● **Work order**:
All the lines below need to be transcribed exactly. Pictures get left out.

● **Records provided**:
════════════════════

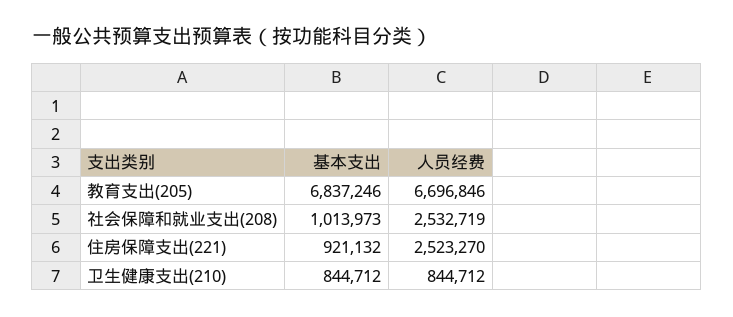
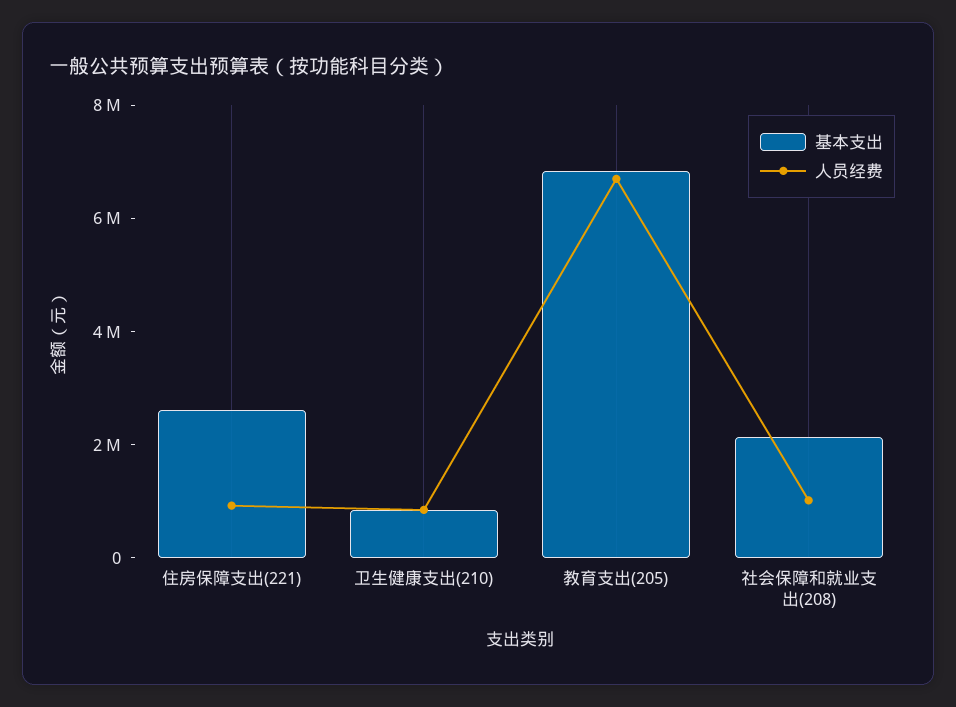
  {
    "基本支出": {
      "教育支出(205)": 6837246,
-     "社会保障和就业支出(208)": 1013973,
+     "社会保障和就业支出(208)": 2000000,
-     "住房保障支出(221)": 921132,
+     "住房保障支出(221)": 2500000,
      "卫生健康支出(210)": 844712
    },
    "人员经费": {
      "教育支出(205)": 6696846,
-     "社会保障和就业支出(208)": 2532719,
+     "社会保障和就业支出(208)": 1000000,
-     "住房保障支出(221)": 2523270,
+     "住房保障支出(221)": 1000000,
      "卫生健康支出(210)": 844712
    }
  }

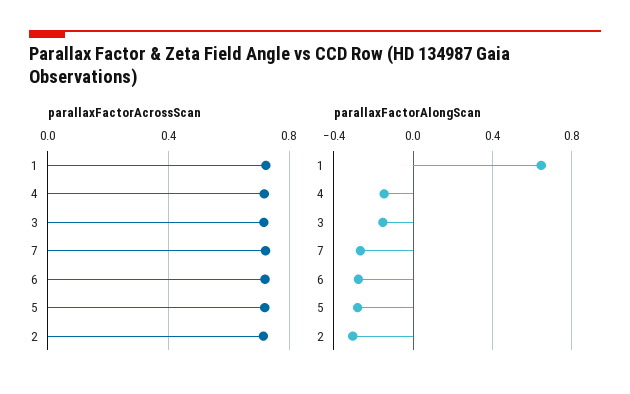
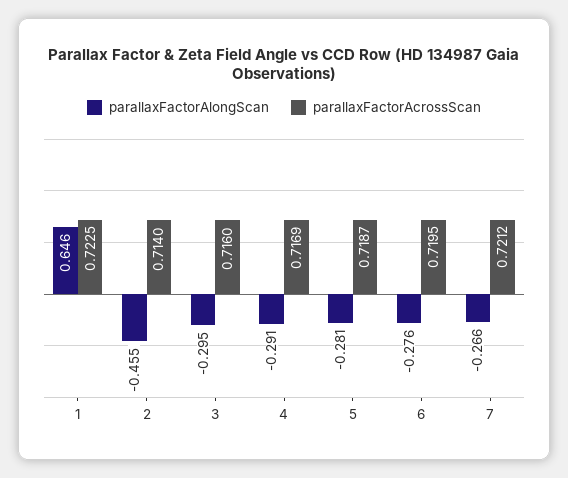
  {
    "parallaxFactorAcrossScan": {
      "1": 0.7225,
      "4": 0.7169,
      "3": 0.716,
      "7": 0.7212,
      "6": 0.7195,
      "5": 0.7187,
      "2": 0.714
    },
    "parallaxFactorAlongScan": {
      "1": 0.646,
-     "4": -0.15,
+     "4": -0.291,
-     "3": -0.15,
+     "3": -0.295,
      "7": -0.266,
      "6": -0.276,
      "5": -0.281,
-     "2": -0.3
+     "2": -0.455
    }
  }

════════════════════

● **Solution below**:
  {
    "基本支出": {
      "教育支出(205)": 6837246,
-     "社会保障和就业支出(208)": 1013973,
+     "社会保障和就业支出(208)": 2000000,
-     "住房保障支出(221)": 921132,
+     "住房保障支出(221)": 2500000,
      "卫生健康支出(210)": 844712
    },
    "人员经费": {
      "教育支出(205)": 6696846,
-     "社会保障和就业支出(208)": 2532719,
+     "社会保障和就业支出(208)": 1000000,
-     "住房保障支出(221)": 2523270,
+     "住房保障支出(221)": 1000000,
      "卫生健康支出(210)": 844712
    }
  }

  {
    "parallaxFactorAcrossScan": {
      "1": 0.7225,
      "4": 0.7169,
      "3": 0.716,
      "7": 0.7212,
      "6": 0.7195,
      "5": 0.7187,
      "2": 0.714
    },
    "parallaxFactorAlongScan": {
      "1": 0.646,
-     "4": -0.15,
+     "4": -0.291,
-     "3": -0.15,
+     "3": -0.295,
      "7": -0.266,
      "6": -0.276,
      "5": -0.281,
-     "2": -0.3
+     "2": -0.455
    }
  }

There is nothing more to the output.